“Woman dies in emergency waiting room.” – CBC News, Oct 11 2002
“We warned of ER deaths.” – The Vancouver Sun, Apr 27 2006
“Another death in … hospital waiting room.” – Winnipeg Free Press, Sept 26 2008
These are the headlines that the public is constantly bombarded with over the years with regards to ER wait times. If I didn’t know any better, I’d think that the emergency waiting room is the deadliest place on earth.
It is certainly tragic when we hear of these cases where the patients who needed emergent medical attention the most, were unable to get prompt access due to overcrowding. Some might say though, that these cases are far and wide between … or are they?
There is an increasing amount of published literature to suggest that patient morbidity and mortality are closely associated with hospital crowding. It is no surprise then, with such tremendous media attention, that the government has been trying desperately to tackle this issue – in Ontario, this has mainly taken the form of the Wait Times Strategy.
If you spend any amount of time to actually examine the various debates and discussions on the topic, you might quickly realize that “ER wait times” is a behemoth of a problem, with contributions from practically all corners of the healthcare system. This is why the host of “solutions” that have been proposed ranges from increasing primary care access, to expanding the number of community nursing home beds. Each individual suggestion may make sense from any one perspective – however the number of perspectives inevitably becomes overwhelming. Perhaps we should try and cut the issue down into more manageable chunks, and prioritize which to address first?
You see, the problem of wait times is different to different people. The 84-year old with a debilitating arthritic knee wants a shorter wait time for elective knee surgery so she can resume her independent living. The 28-year female in her first trimester of pregnancy suffering from new abdominal cramps and spotting wants a shorter wait time to find out if she is having a miscarriage. The family of a 89-year old male with severe dementia having fevers and hypoxia for several days, wants a shorter wait time to see an ER physician so antibiotics and resuscitation can begin as soon as possible.

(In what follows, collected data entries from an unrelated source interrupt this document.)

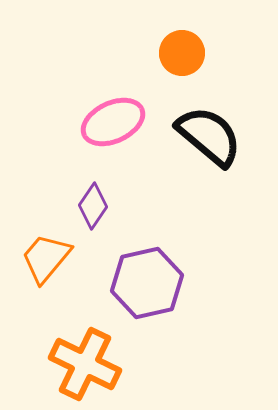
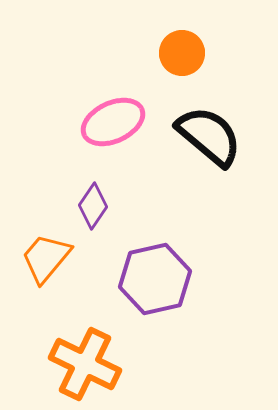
purple hexagon: moved 8 px right, 4 px up
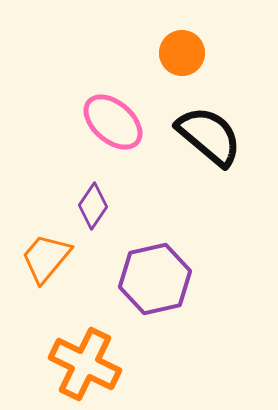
pink ellipse: rotated 66 degrees clockwise
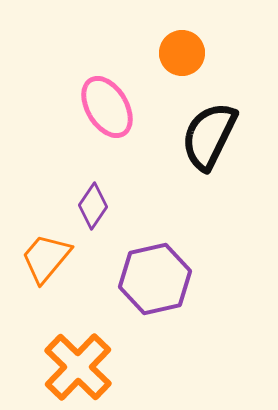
pink ellipse: moved 6 px left, 15 px up; rotated 18 degrees clockwise
black semicircle: rotated 104 degrees counterclockwise
orange cross: moved 7 px left, 3 px down; rotated 18 degrees clockwise
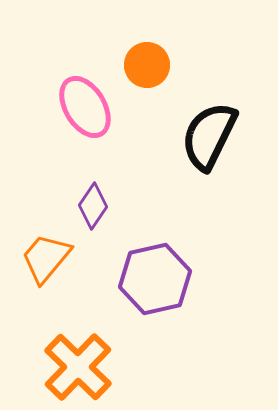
orange circle: moved 35 px left, 12 px down
pink ellipse: moved 22 px left
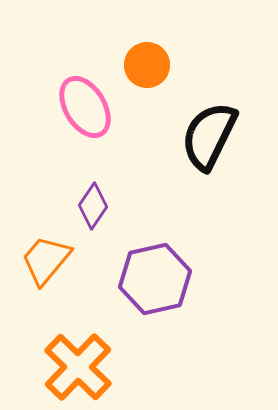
orange trapezoid: moved 2 px down
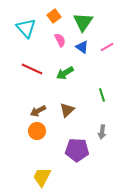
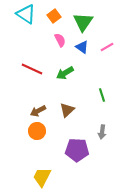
cyan triangle: moved 14 px up; rotated 15 degrees counterclockwise
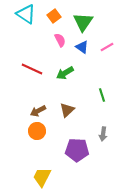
gray arrow: moved 1 px right, 2 px down
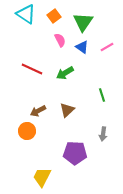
orange circle: moved 10 px left
purple pentagon: moved 2 px left, 3 px down
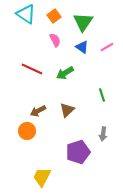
pink semicircle: moved 5 px left
purple pentagon: moved 3 px right, 1 px up; rotated 20 degrees counterclockwise
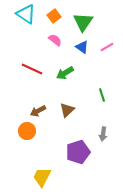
pink semicircle: rotated 24 degrees counterclockwise
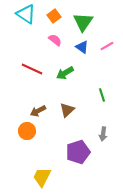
pink line: moved 1 px up
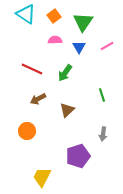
pink semicircle: rotated 40 degrees counterclockwise
blue triangle: moved 3 px left; rotated 24 degrees clockwise
green arrow: rotated 24 degrees counterclockwise
brown arrow: moved 12 px up
purple pentagon: moved 4 px down
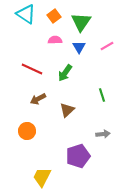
green triangle: moved 2 px left
gray arrow: rotated 104 degrees counterclockwise
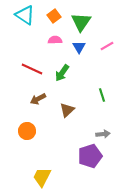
cyan triangle: moved 1 px left, 1 px down
green arrow: moved 3 px left
purple pentagon: moved 12 px right
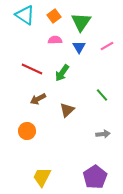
green line: rotated 24 degrees counterclockwise
purple pentagon: moved 5 px right, 21 px down; rotated 15 degrees counterclockwise
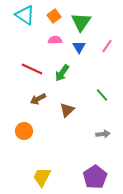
pink line: rotated 24 degrees counterclockwise
orange circle: moved 3 px left
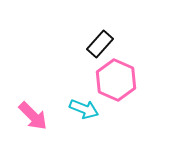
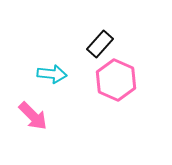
cyan arrow: moved 32 px left, 35 px up; rotated 16 degrees counterclockwise
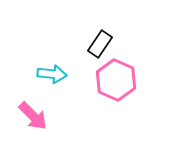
black rectangle: rotated 8 degrees counterclockwise
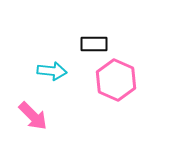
black rectangle: moved 6 px left; rotated 56 degrees clockwise
cyan arrow: moved 3 px up
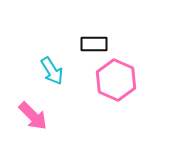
cyan arrow: rotated 52 degrees clockwise
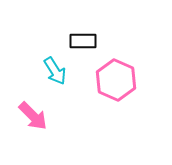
black rectangle: moved 11 px left, 3 px up
cyan arrow: moved 3 px right
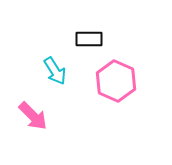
black rectangle: moved 6 px right, 2 px up
pink hexagon: moved 1 px down
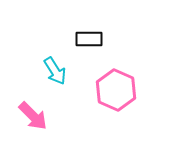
pink hexagon: moved 9 px down
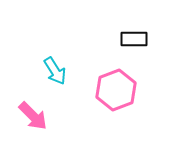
black rectangle: moved 45 px right
pink hexagon: rotated 15 degrees clockwise
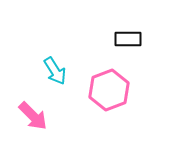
black rectangle: moved 6 px left
pink hexagon: moved 7 px left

This comment by Dr. Alan Drummond of the Canadian Medical Association tries to highlight the fact that not all wait times are equal – and that we should tackle the most serious and life-threatening ones first. Those patients with relatively minor and non-life threatening ailments may just have to wait longer, while we shift resources to help those who really need emergent care. Unfortunately, the public doesn’t always see that – each patient presents to the ER with a medical problem that he/she feels is an “emergency” to them, and their only measure of wait times is how long it takes to see a physician.
What does the problem of ER wait times mean to you?